The described seal consisting of said straight-line sealing members 21, 22 and 23 is applicable to both an internal combustion engine and to a motor powered by a pressurized fluid medium such as steam or compressed air, usually comprising a single rotor. The number of sides of the polygon (i.e. pairs of first transverse grooves 6) as well as the number of surface lines sealed on the inner surface of the housing (i.e. pairs of longitudinal grooves 11) and corresponding connectors (i.e. pairs of second transverse grooves 10) are determined by the number of engine chambers.

In the case of a steam or compressed air engine in which a portion of the rotor side surface is circular, the stator may be provided as shown in Figure 3:

- one polygon formed by the first transverse grooves 6 in the shape of a square, - two groups of sealed surface lines on the inside of the housing, i.e. longitudinal grooves 11 associated with two joints, ie groups of second transverse grooves 10, and - two radial channels 17, wherein two movable baffles pressed against the side surface of the rotor and provided with longitudinal grooves 11 can be displaced in a known manner, thereby forming an inlet chamber, an expansion chamber and an exhaust chamber, which are thus separated and sealed to one another.

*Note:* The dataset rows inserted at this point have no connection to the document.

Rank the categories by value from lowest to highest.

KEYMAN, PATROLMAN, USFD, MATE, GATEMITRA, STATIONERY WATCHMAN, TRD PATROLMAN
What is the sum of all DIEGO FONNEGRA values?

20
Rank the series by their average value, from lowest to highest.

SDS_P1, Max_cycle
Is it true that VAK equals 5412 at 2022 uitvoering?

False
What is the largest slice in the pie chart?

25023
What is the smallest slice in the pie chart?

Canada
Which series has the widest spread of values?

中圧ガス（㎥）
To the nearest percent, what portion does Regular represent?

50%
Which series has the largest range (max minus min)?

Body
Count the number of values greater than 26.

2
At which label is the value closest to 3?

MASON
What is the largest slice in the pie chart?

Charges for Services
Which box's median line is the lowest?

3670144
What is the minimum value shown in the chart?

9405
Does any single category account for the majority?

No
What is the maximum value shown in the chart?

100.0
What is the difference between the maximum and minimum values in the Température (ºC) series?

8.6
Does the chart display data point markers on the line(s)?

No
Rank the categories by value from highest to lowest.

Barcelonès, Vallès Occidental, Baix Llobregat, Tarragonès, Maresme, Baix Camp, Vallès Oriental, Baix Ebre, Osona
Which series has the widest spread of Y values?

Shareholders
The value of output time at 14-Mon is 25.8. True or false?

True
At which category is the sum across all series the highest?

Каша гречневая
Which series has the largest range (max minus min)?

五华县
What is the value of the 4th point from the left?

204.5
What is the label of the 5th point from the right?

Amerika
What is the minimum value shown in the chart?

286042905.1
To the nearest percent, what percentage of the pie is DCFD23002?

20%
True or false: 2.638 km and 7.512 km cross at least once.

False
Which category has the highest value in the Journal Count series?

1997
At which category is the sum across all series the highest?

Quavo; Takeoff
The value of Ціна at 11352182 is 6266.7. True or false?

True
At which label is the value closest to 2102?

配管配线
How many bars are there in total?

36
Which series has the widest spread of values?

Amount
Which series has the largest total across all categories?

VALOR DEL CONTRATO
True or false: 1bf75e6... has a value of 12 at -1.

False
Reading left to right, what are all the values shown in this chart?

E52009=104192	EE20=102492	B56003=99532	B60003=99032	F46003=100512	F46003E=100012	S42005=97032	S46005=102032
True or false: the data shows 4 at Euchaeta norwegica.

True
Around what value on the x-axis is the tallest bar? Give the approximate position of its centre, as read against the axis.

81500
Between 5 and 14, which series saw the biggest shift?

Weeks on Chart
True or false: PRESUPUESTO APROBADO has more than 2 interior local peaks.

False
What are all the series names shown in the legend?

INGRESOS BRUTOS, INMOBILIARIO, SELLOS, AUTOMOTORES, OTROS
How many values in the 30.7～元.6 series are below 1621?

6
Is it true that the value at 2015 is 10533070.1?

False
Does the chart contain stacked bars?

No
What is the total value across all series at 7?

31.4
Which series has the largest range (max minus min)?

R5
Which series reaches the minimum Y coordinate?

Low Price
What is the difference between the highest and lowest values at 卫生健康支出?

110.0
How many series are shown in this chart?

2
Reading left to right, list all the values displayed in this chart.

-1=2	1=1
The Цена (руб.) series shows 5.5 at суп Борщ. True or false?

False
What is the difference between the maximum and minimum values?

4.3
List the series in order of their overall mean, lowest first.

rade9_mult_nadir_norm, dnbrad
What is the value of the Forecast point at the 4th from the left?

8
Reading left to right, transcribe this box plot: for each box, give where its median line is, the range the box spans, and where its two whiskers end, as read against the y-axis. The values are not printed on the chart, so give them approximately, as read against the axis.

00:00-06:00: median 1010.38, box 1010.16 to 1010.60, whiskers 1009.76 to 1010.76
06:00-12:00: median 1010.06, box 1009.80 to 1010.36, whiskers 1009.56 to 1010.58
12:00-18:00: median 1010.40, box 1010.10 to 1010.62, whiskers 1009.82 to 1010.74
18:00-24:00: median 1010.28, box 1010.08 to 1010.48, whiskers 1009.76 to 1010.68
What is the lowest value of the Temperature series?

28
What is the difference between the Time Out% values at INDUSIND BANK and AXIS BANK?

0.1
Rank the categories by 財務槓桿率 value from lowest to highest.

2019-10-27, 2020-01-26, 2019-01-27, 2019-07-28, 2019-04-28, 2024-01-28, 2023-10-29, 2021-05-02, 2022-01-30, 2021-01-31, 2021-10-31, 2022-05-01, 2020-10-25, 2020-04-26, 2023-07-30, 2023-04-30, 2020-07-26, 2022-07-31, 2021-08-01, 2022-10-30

The described parts of the motor housing can be assembled together so that, for example, two parts of the housing are connected to the parts shown in Fig. 1 and the assembly is terminated by adding a blind transverse flange 2 which does not carry the housing part 1 but has only a circular groove formed therein. to fit the last casing part 1 over which it extends in the ring 4 with the holes 5. These rings 4 with the holes 5 provided with each transverse flange 2 allow a conventional assembly procedure for assembling the engine by spacers and threaded rods 18 with nuts 19 as 4 shows a stator for receiving four rotors 20 supported by the same shaft.

Claims (1)

SUBJECT A rotor motor seal comprising a stator comprising a casing and at least two transverse flanges and a rotor movable within said stator forming between its circumference and the inner surface of the stator elements of the engine working chamber, the seal comprising longitudinal sealing members housed in grooves formed in the stator. a stator housing along its surface lines, and transverse sealing members disposed in grooves formed on the inner surface of the transverse flanges, first transverse members arranged in at least three directions forming a polygon surrounding the rotor shaft, and second transverse members extending from the points of contact longitudinal sealing members with a circumferential flange circumference up to the first transverse members forming the polygon, characterized in that the longitudinal sealing members (23), the first transverse members (21) and the second transverse members (22) have straight lines. find the course, wherein the second transverse members (22) extending from the circumference (8) of the transverse flange (2) cross the first transverse members (21) forming the sides of the polygon, in faces different from the top faces of the polygon, and 23) and the second transverse members (22), as well as the intersection of the first transverse sealing members (21) and the second transverse sealing members (22) are formed by overlapping each other by interlocking notches (14, 15, 16) in the longitudinal sealing members (22). 23) and transverse sealing members (22, 21) with longitudinal expansion clearance (24), wherein the inner surface of the sealing members so connected is continuous and the thickness of the connecting sealing members at the crossing point is equal to the thickness of the sealing member (21, 22, 23) their mutual connection.